══ Extracted entries ══
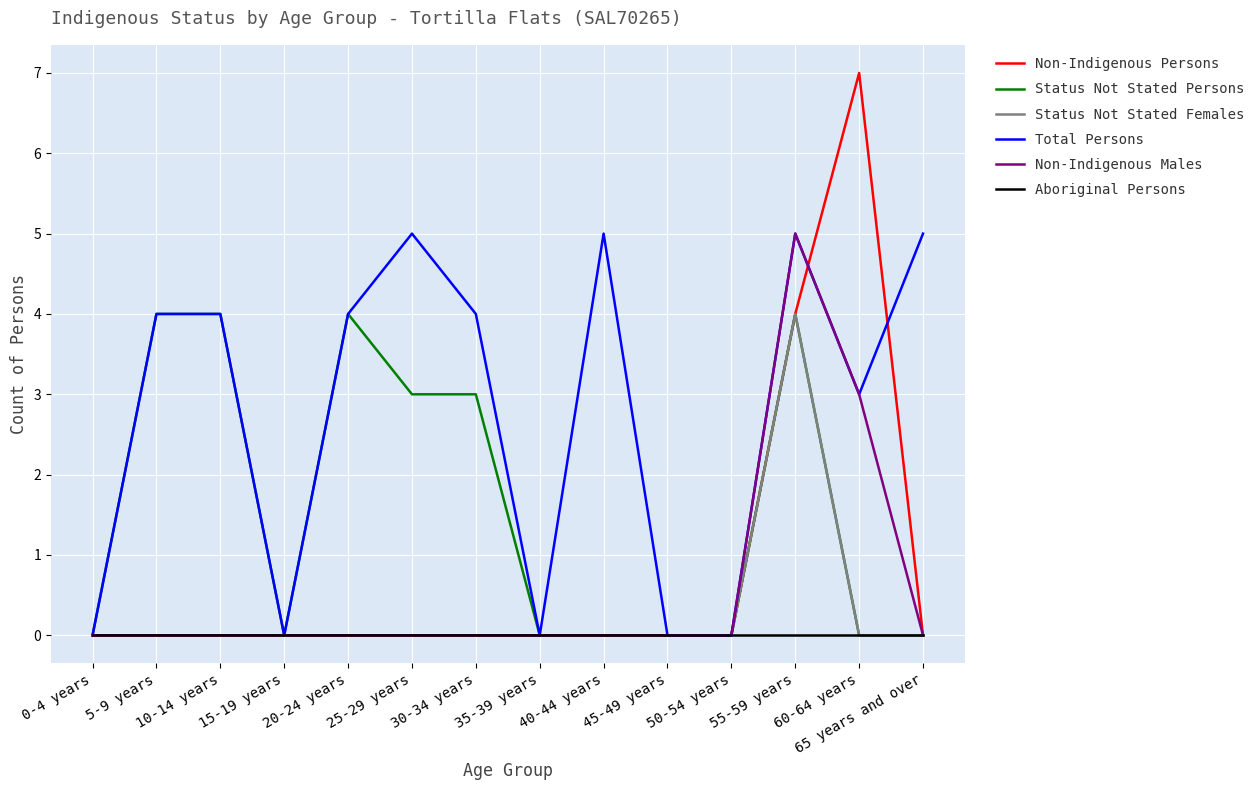

Is this an area chart (filled region under the line)?

No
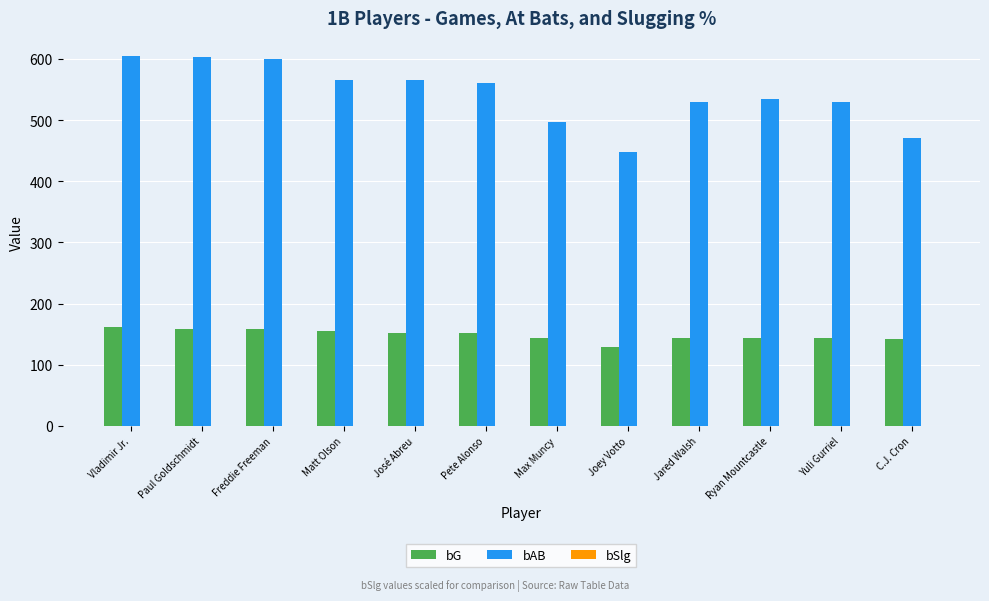

Does the chart contain stacked bars?

No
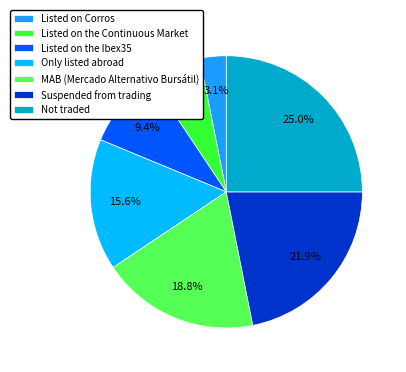

What is the change in value from Listed on Corros to Not traded?

+7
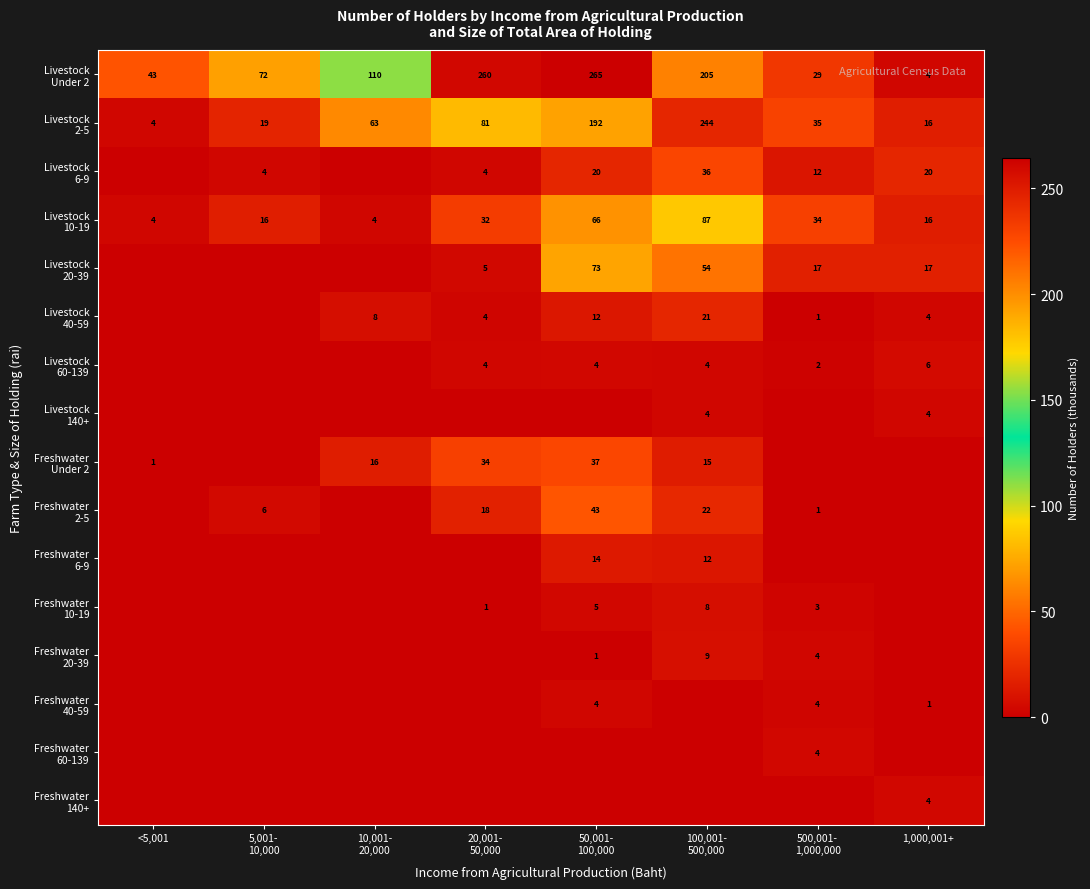

At 50,001- 100,000, list the series in order from smallest to largest.

Livestock 140+, Freshwater 60-139, Freshwater 140+, Freshwater 20-39, Freshwater 40-59, Livestock 60-139, Freshwater 10-19, Livestock 40-59, Freshwater 6-9, Livestock 6-9, Freshwater Under 2, Freshwater 2-5, Livestock 10-19, Livestock 20-39, Livestock 2-5, Livestock Under 2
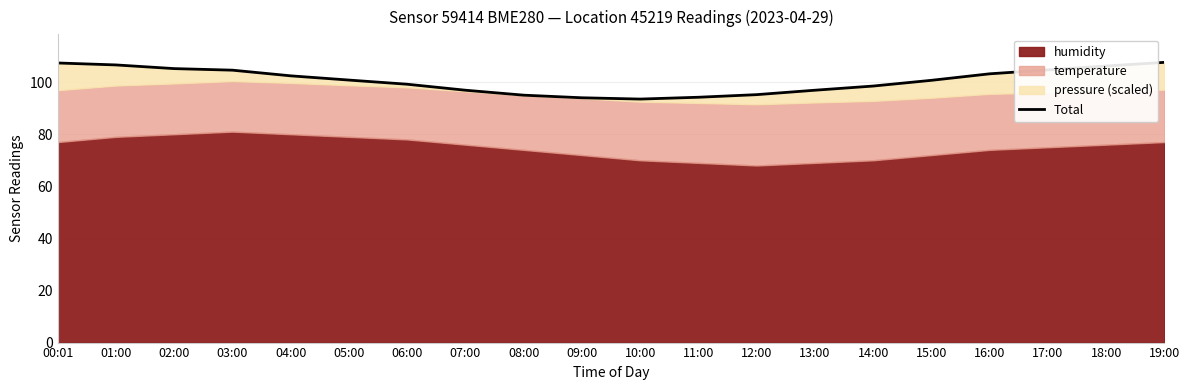

What is the greatest value displayed?

107.6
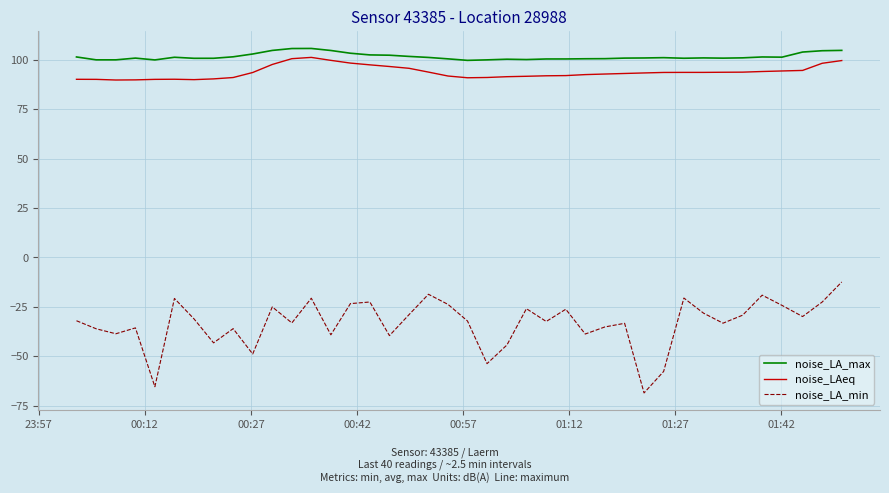

What is the minimum value for noise_LA_min?

-68.6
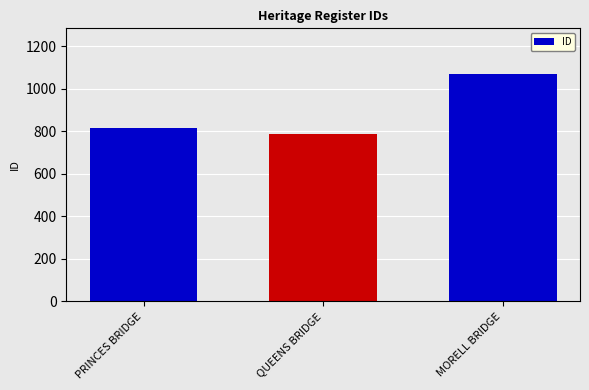

What position from the left is PRINCES BRIDGE?

1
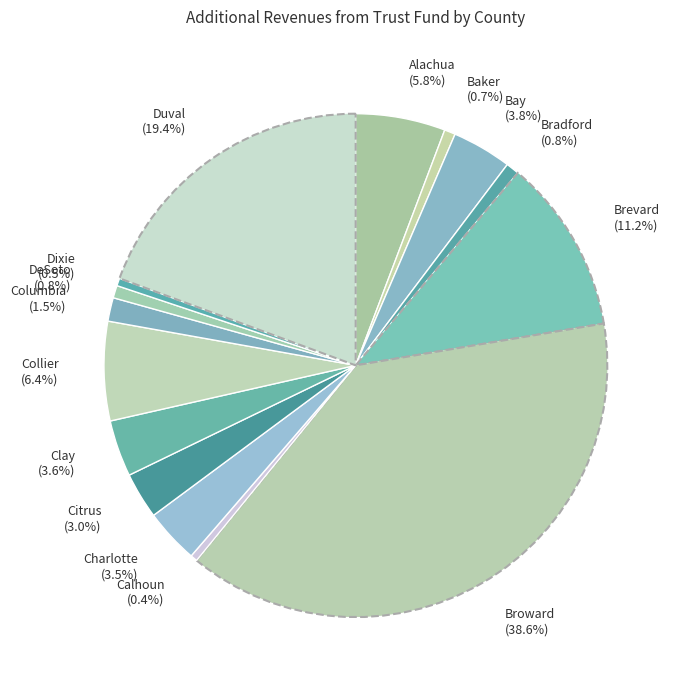

Is it true that Calhoun is 0% of the pie?

True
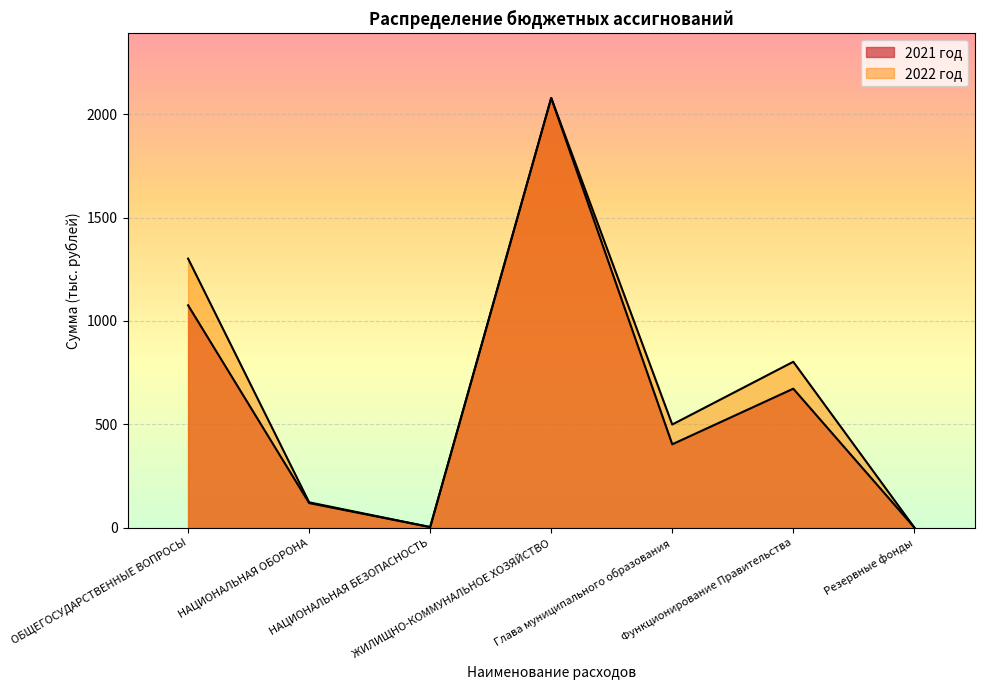

At which label does 2021 год reach its minimum?

Резервные фонды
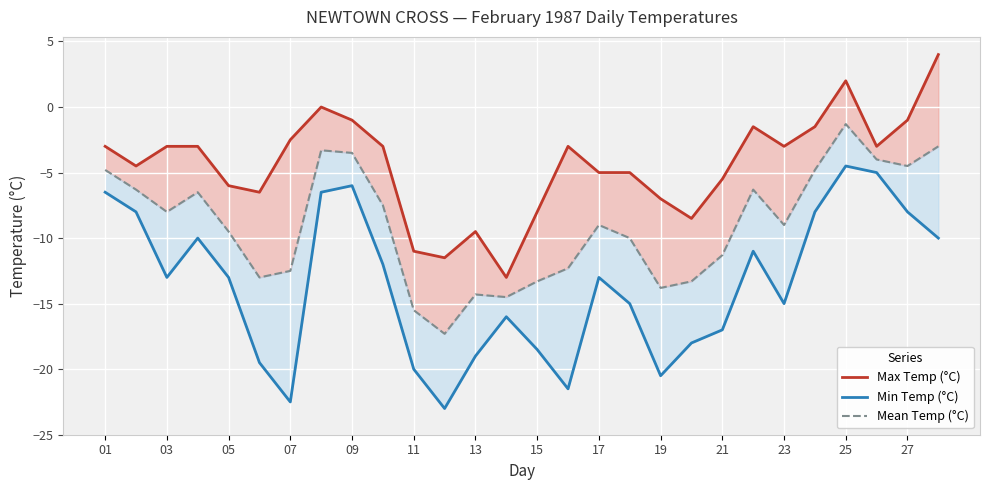

What is the value of the Max Temp (°C) point at the 13th from the left?

-9.5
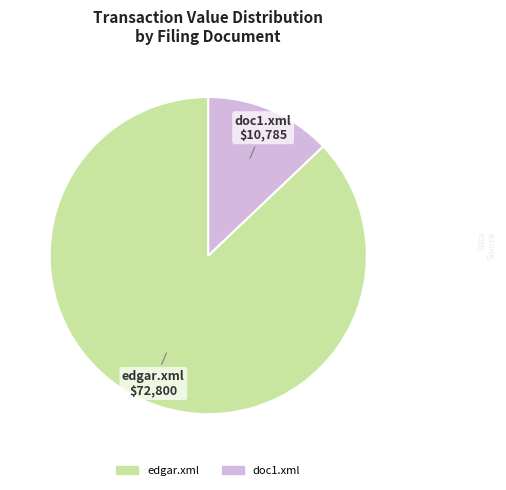

Combined, do edgar.xml and doc1.xml account for over 50%?

Yes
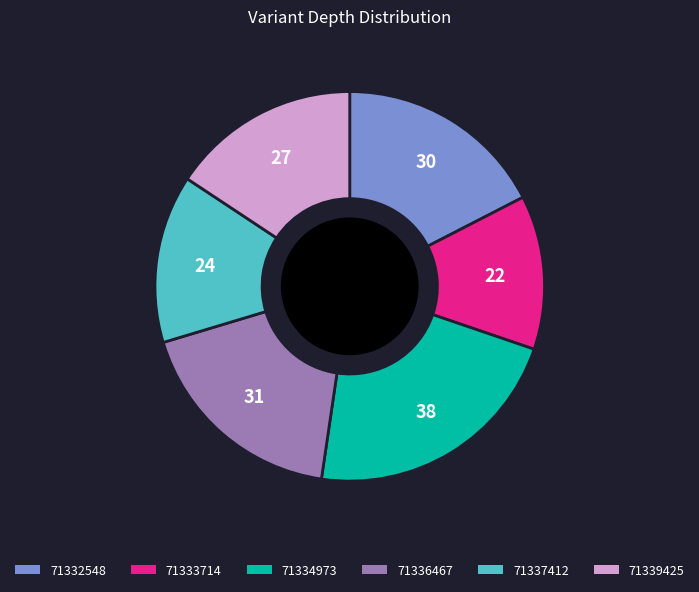

Is it true that 71333714 is 13% of the pie?

True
═══
Try it: Copy out all of the material above word for word, leaving out the pictures.

Response:
Is this an area chart (filled region under the line)?

No

Does the chart contain stacked bars?

No

What is the change in value from Listed on Corros to Not traded?

+7

At 50,001- 100,000, list the series in order from smallest to largest.

Livestock 140+, Freshwater 60-139, Freshwater 140+, Freshwater 20-39, Freshwater 40-59, Livestock 60-139, Freshwater 10-19, Livestock 40-59, Freshwater 6-9, Livestock 6-9, Freshwater Under 2, Freshwater 2-5, Livestock 10-19, Livestock 20-39, Livestock 2-5, Livestock Under 2

What is the greatest value displayed?

107.6

What is the minimum value for noise_LA_min?

-68.6

What position from the left is PRINCES BRIDGE?

1

Is it true that Calhoun is 0% of the pie?

True

At which label does 2021 год reach its minimum?

Резервные фонды

What is the value of the Max Temp (°C) point at the 13th from the left?

-9.5

Combined, do edgar.xml and doc1.xml account for over 50%?

Yes

Is it true that 71333714 is 13% of the pie?

True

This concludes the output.